◆ Selected extract:
Exploring the Viterbi Algorithm for Exon - Intron Prediction

Procedure

  1. In the simulator tab, general instructions for using the simulator are provided. Users can read them carefully before starting the experiment.

 

  1. Users can click on Procedure-Guide tab at the bottom of the GUI to learn the basics of the algorithm

 

 

  1. Users can click on the HMM Parameters tab at the bottom of the GUI to learn initialization probabilities, Transition probabilities, and emission probabilities of HMM model for exon-intron prediction in a given sequence.

 

 

  1. To start the experiment, provide sample sequences in the provided query box. The sample sequences need to be separated by newlines. Also, a user can upload a FASTA file. A sample FASTA file is provided in the GUI. Download the file, and users can use the sample FASTA file for running the simulator.

 

  1. Click on the Choose file button to upload the sample FASTA file. The query box will show the uploaded sequence data.

 

  1. Next click on Generate Assumed parameters.

 

  1. The assumed parameters of the HMM model, such as initial probabilities, transition matrix and emission matrix will be calculated.

 

  1. The next step is to click on Calculate Forward and Backward Values.

 

  1. It computes the probabilities of observations given a hidden state model.
              

 

  1. Next step is to click on Re-estimate parameters tab.

 

  1. Re-estimating parameters in an HMM is essential for training the model using observed data. The Baum-Welch algorithm (a special case of the Expectation-Maximization (EM) algorithm) is commonly used to re-estimate HMM parameters.

 

  1. The next step is the execution of the Viterbi algorithm.

 

  1. Enter the query sequence for the Viterbi algorithm or upload a FASTA file. A sample query file is provided in the GUI. Users can download the file and upload it as a query file.

 

  1. Click on Run Viterbi to visualize the result.

 

Result Interpretation:

The portion of the sequence shown in red colour indicates introns and the green portion indicates exons in the given DNA sequence. In reality the number of introns are far more greater than the number of exons, but here it is not shown as we provided 5 shorter DNA sequences.

  1. The reset button will return the simulation to its initial stage.

◆ Assigned task 1:
Decide whether each statement agrees with the Viterbi procedure above. Answer yes or no for each and quote the words of the procedure that decide it. (a) Sample sequences entered in the query box must be separated by commas. (b) The Baum-Welch algorithm is described as a special case of the Expectation-Maximization algorithm. (c) In the result, exons are shown in red.
◆ Assigned task 2:
Recast the paragraph of the Viterbi procedure that begins "To start the experiment" as a short bulleted list that keeps its main facts.

◆ Source data:
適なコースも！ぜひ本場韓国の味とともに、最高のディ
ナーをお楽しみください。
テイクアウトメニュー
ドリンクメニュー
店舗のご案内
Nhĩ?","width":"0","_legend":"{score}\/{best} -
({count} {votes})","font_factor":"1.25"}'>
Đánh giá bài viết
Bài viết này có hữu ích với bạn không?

◆ Final answer 1:
(a) No. "The sample sequences need to be separated by newlines."
(b) Yes. "The Baum-Welch algorithm (a special case of the Expectation-Maximization (EM) algorithm)"
(c) No. "The portion of the sequence shown in red colour indicates introns and the green portion indicates exons"

◆ Final answer 2:
- Enter sample sequences in the query box, one per line.
- Alternatively, upload a FASTA file.
- A sample FASTA file is available in the GUI. Download it and use it to run the simulator.